The parish authorities were also responsible for fire precautions and fire fighting in the town. They had to ensure that a fire pump was purchased and maintained in good working order. They were also responsible for placing ladders, buckets and hooks at strategic points around the town. A parish fire-engine is first mentioned in the Dartford records in 1740. A charge of six shillings was made each time the engine was called out. In 1783, the churchwardens paid the Sun Fire Insurance Office 21 for an engine and the call-out charge was raised to ten shillings. The Dartford engine house is first mentioned in 1786. Parish officers went ahead with the construction of the engine house without gaining the approval of the parish vestry. The vestry refused to pay the costs and ordered the new engine house to be taken down.

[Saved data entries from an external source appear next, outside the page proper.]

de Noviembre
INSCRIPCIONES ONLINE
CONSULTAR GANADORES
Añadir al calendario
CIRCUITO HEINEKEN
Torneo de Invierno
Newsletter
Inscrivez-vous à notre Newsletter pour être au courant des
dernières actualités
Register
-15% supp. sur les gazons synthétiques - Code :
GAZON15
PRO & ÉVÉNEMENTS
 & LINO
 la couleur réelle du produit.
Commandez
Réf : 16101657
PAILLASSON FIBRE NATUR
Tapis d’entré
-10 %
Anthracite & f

It was the duty of the churchwardens to keep the parish free of vermin. Rewards were paid out for their capture, foxes’ heads at a shilling each, badgers’ hides at a shilling each, hedgehogs and polecats at 4d each and bullfinches’ and tomtits’ heads at a penny each. A dog-whipper was appointed by the parish authorities to keep stray dogs out of church on Sundays. The person appointed received 4d each Sunday "for whipping ye dogges out of ye church".

Other important functions of the parish authorities were the inspection and control of weights and measures used by market traders, the inspection of inns and alehouses, and the checking of beer, bread and leather goods sold in the local area. An ‘ale-conner’ and ‘leather sealer’ were appointed annually by Dartford’s court leet.